I’ve tried to make things better to her by writing, etc and she’s even went to the point of mocking me over writing to her behind my back when she was angry.
I’m in a bind.

Thanks again everyone


#15

CinnamonPetal, I want to cry when I read your posts. I also wish I could just give you the biggest hug. Your words could so easily be mine from about 40 years ago. I hugely empathise with where you are coming from.

Other posters have said forgiving someone is what you must do for yourself - absolutely.
Other posters have said you do not have to forget what has been said or done - sort of.
When you have a negative relationship with a parent you should not remember all they have said to hurt you, you will lug around a huge sack of hurtful things. But you must remember specific situations that have caused hurt, eg. you wrote to your Mom and she used your writing to hurt you, so do not write anything similar again.

Love your Mom, pray for her, and pray that you have the right words and attitudes to her, and pray for protection for yourself from her hurtful comments.

Cyber hug to you :hug3:


#16

“LOve your enemies and pray for those who persecute you.”
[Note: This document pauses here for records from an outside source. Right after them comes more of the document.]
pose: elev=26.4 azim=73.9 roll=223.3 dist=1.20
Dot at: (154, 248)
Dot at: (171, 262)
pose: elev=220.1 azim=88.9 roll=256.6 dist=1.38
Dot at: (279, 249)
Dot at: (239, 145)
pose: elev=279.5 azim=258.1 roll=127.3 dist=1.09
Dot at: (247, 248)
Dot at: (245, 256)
It is really hard when it is someone who you would expect to be able to trust.

Re: Do you “have” to forgive if the person you’re forgiving isn’t sorry?
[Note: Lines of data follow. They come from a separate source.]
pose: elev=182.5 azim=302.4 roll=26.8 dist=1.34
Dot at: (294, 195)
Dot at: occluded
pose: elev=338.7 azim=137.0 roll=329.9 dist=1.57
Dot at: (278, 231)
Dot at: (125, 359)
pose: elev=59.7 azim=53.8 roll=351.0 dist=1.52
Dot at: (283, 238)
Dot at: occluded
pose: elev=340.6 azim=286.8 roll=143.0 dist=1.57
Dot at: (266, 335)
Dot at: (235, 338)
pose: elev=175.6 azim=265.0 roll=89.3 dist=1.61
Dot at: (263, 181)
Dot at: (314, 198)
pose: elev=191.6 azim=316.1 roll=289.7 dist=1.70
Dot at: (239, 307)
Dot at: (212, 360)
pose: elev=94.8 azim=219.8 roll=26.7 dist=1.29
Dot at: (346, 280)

What did Jesus do? He prayed that His Father fogive those who crucified Him because “they know not what they do!”

The fact that your mother is being so uncharitable indicates to me that she is in need of much intercessory prayer.

The fact that you are not hating her but asking advice here indicates that even though you are hurt badly by her betrayal, you know you need to forgive her.

“Forgive us our trespasses as we forgive those who trespass against us.” God will forgive us to the measure that we forgive those who hurt us.

You really should be praying a Divine Mercy Chaplet for her every day because she is in danger of losing her salvation. Everything Jesus taught leads me to believe that lack of charity/love is a mortal sin.

I pray constantly that my mother, sister and niece as well as other members of my family will forgive my niece’s ex who has quite possibly sexually violated their children. every time I hear their animosity I fear for their eternal aslvation.

Love is always the answer. I have struggled with this as I come from a family that holds generational grudges. Where I find it hard to forgive I pray that God will give me the grace to forgive. And I keep praying until it happens.


#17

Thanks for clarifying what I meant by forgive and forget. We do not want to hang on to hurts. We want to let go while not allowing ourselves to be drawn back into the situation that caused pain in the first place. Most of us learned not to touch hot pans by actually touching something hot. We learned to use hotpads.

Pray the Sincerity Prayer knowing that the only person you can change is yourself. You are not responsible for anybody else’s behavior.


#18

If the person isn’t sorry for something and there is a clear and present risk that they will do you wrong again, that’s one thing.

But, in general, a lot of people make the mistake of thinking that to forgive means to condone, that to say “I forgive you” is the same as “What you did was O.K.” Which is certainly not the case.

Forgiving, you might say, is more for your benefit than for the benefit of the person you’re forgiving. All it means is you are going to move past it. You can’t undo the wrong someone did you no more than they could, by clining to it you will only cause yourself more bitterness and pain. If the person is not sorry, than they, I imagine, would not be feeling any sort of pain over what happened. By holding on to your resentment, the only one you are hurting is yourself. The best “revenge,” so to speak, is to become happy and have a good life.


#19

IT takes two to fight, try to not be 1/2 of the fight.

Soften your heart and not only forgive, but pray for your mother.


#20

Very true. My mother and I had a lot of rough spots. She was abusive to me as a child and we had an awful lot of fights in which I was not innocent. I had always hoped my mother would apologize to me. But one day, for no tremendous reason. I decided to apologize to her. And wouldn’t ya know it, I felt a lot better afterwards.